Transl Res. 2007 Aug;150(2):122-9. doi: 10.1016/j.trsl.2006.12.010. Epub 2007 May 23.
Oxidant-mediated injury plays an important role in the pathophysiology of inflammatory bowel disease (IBD). Recently, antioxidants were shown to modulate colitis in mice. In this study, the protective effects of L-cysteine and glutathione (GSH) prodrugs are further evaluated against progression of colitis in a murine model. ICR mice were fed compounds incorporated into chow as follows: Group (A) received chow supplemented with vehicle. Group (B) was provided 2-(RS)-n-propylthiazolidine-4(R)-carboxylic-acid (PTCA), a cysteine prodrug. Group (C) received D-ribose-L-cysteine (RibCys), another cysteine prodrug that releases L-cysteine. Group (D) was fed L-cysteine-glutathione mixed sulfide (CySSG), a ubiquitous GSH derivative present in mammalian cells. After 3 days, the animals were further provided with normal drinking water or water supplemented with dextran sodium sulfate (DSS). Mice administered DSS developed severe colitis and suffered weight loss. Colonic lesions significantly improved in animals treated with PTCA and RibCys and, to a lesser extent, with CySSG therapy. Hepatic GSH levels were depleted in colitis animals (control vs DSS, P < 0.001), and normalized with prodrug therapies (control vs treatments, P > 0.05). Protein expressions of serum amyloid A and inflammatory cytokines [interleukin (IL)-6, IL-12, tumor necrosis factor-alpha (TNF-alpha), osteopontin (OPN)] were significantly increased in colitis animals and improved with therapies. Immunohistochemistry and Western blot analyses showed significant upregulation of the macrophage-specific markers, COX-2 and CD68, which suggests macrophage activation and infiltration in the colonic lamina propria in colitis animals. These abnormalities were attenuated in prodrug-treated mice. In conclusion, these data strongly support the novel action of the PTCA against colitis, which further supports a possible therapeutic application for IBD patients.

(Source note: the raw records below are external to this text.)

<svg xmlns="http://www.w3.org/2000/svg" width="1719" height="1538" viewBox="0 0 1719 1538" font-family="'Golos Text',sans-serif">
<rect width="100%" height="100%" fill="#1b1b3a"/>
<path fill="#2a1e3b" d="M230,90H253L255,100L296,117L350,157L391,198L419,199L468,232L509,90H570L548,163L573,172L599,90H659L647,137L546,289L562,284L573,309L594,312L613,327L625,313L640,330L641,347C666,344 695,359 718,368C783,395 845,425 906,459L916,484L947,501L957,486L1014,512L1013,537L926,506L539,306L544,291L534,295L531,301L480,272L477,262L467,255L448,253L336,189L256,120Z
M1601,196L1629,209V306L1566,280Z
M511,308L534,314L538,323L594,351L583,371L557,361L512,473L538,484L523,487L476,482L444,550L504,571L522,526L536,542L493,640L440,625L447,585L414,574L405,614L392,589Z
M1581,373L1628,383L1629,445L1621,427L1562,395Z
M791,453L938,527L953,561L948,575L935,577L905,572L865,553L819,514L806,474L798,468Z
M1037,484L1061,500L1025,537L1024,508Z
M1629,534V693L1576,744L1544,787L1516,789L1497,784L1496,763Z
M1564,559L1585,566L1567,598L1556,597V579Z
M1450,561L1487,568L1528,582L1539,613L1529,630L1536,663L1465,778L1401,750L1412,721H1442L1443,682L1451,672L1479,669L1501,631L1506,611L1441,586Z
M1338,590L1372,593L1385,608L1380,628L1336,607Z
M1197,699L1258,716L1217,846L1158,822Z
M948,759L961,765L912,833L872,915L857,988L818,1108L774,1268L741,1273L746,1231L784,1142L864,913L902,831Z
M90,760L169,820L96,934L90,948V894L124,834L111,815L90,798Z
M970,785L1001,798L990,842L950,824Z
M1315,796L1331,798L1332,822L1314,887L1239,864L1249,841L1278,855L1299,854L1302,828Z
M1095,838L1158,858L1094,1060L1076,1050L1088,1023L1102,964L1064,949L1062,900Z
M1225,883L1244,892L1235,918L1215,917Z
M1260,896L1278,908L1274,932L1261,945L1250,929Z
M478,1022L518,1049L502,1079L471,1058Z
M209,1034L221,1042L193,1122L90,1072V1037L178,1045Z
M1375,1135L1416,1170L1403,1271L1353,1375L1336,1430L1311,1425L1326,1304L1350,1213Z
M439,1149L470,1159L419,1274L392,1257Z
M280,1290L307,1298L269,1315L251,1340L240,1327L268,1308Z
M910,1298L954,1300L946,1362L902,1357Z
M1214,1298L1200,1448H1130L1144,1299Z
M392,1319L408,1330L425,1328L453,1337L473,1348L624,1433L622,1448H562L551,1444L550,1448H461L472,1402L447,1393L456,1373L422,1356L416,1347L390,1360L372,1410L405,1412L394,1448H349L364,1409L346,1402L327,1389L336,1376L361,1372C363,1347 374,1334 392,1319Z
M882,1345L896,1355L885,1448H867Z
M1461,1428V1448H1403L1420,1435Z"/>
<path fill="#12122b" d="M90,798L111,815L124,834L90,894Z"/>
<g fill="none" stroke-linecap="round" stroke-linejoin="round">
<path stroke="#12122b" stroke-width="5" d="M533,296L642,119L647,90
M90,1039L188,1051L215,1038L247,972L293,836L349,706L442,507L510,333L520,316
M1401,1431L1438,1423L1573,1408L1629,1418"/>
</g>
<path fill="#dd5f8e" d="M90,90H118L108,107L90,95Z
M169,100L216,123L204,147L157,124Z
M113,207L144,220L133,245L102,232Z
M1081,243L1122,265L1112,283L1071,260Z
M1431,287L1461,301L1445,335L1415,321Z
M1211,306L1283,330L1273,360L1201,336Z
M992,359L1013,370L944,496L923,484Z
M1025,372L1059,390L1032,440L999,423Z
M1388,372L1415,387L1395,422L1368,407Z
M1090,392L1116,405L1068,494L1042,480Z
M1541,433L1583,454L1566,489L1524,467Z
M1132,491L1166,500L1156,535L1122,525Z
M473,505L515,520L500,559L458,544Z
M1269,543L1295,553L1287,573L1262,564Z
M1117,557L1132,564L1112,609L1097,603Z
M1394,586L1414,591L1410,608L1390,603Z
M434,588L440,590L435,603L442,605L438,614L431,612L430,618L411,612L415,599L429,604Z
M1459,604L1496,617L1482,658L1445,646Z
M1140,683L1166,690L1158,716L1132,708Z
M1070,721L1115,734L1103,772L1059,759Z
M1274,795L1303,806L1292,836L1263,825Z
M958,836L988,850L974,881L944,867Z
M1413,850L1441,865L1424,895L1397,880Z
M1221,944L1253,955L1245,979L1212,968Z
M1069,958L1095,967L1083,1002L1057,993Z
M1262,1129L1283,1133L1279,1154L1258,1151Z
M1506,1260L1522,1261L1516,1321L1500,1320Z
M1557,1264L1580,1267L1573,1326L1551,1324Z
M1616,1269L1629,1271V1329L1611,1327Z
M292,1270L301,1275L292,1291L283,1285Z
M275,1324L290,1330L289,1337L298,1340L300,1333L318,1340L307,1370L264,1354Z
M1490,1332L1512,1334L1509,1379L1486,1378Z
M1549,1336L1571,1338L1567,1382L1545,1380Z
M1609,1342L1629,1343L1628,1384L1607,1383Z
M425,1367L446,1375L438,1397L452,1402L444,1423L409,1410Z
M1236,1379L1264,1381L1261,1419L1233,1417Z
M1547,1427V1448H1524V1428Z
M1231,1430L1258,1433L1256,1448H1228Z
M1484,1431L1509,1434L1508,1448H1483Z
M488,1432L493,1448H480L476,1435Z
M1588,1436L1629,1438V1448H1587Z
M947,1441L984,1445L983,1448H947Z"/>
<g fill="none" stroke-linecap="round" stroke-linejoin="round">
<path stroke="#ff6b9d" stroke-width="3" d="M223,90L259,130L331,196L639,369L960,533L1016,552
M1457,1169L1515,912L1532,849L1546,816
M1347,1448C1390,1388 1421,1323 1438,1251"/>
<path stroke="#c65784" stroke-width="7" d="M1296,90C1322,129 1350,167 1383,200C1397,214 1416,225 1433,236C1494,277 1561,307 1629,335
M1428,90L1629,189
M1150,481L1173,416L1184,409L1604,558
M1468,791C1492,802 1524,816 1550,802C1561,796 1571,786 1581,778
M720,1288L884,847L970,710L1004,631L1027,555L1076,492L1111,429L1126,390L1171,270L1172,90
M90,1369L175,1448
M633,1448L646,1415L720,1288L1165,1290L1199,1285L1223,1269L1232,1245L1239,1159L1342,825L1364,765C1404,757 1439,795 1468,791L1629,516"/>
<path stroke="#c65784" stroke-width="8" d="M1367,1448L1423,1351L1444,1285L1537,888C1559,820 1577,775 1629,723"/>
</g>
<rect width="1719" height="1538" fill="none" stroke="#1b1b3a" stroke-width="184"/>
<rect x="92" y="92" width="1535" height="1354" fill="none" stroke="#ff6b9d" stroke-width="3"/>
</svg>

氧化应激介导的损伤在炎症性肠病(IBD)的病理生理学中起重要作用。最近,抗氧化剂被证明可调节小鼠结肠炎。在本研究中,进一步评估了L-半胱氨酸和谷胱甘肽(GSH)前药对小鼠模型中结肠炎进展的保护作用。将ICR小鼠喂食掺入饲料中的化合物,如下:组(A)接受补充有赋形剂的饲料。组(B)给予2-(RS)-正丙基噻唑烷-4(R)-羧酸(PTCA),一种半胱氨酸前药。组(C)接受D-核糖-L-半胱氨酸(RibCys),另一种释放L-半胱氨酸的半胱氨酸前药。组(D)喂食L-半胱氨酸-谷胱甘肽混合硫化物(CySSG),一种存在于哺乳动物细胞中的普遍存在的GSH衍生物。3天后,给动物进一步提供正常饮用水或补充有葡聚糖硫酸钠(DSS)的水。给予DSS的小鼠发生严重结肠炎并体重减轻。用PTCA和RibCys治疗的动物结肠病变明显改善,用CySSG治疗的动物改善程度较小。结肠炎动物肝脏GSH水平降低(对照组与DSS组,P < 0.001),前药治疗后恢复正常(对照组与治疗组,P > 0.05)。血清淀粉样蛋白A和炎性细胞因子[白细胞介素(IL)-6、IL-12、肿瘤坏死因子-α(TNF-α)、骨桥蛋白(OPN)]的蛋白表达在结肠炎动物中显著增加,并通过治疗得到改善。免疫组织化学和蛋白质印迹分析显示巨噬细胞特异性标志物COX-2和CD68显著上调,这表明结肠炎动物结肠固有层中巨噬细胞活化和浸润。这些异常在接受前药治疗的小鼠中减轻。总之,这些数据有力地支持了PTCA对结肠炎的新作用,这进一步支持了IBD患者可能的治疗应用。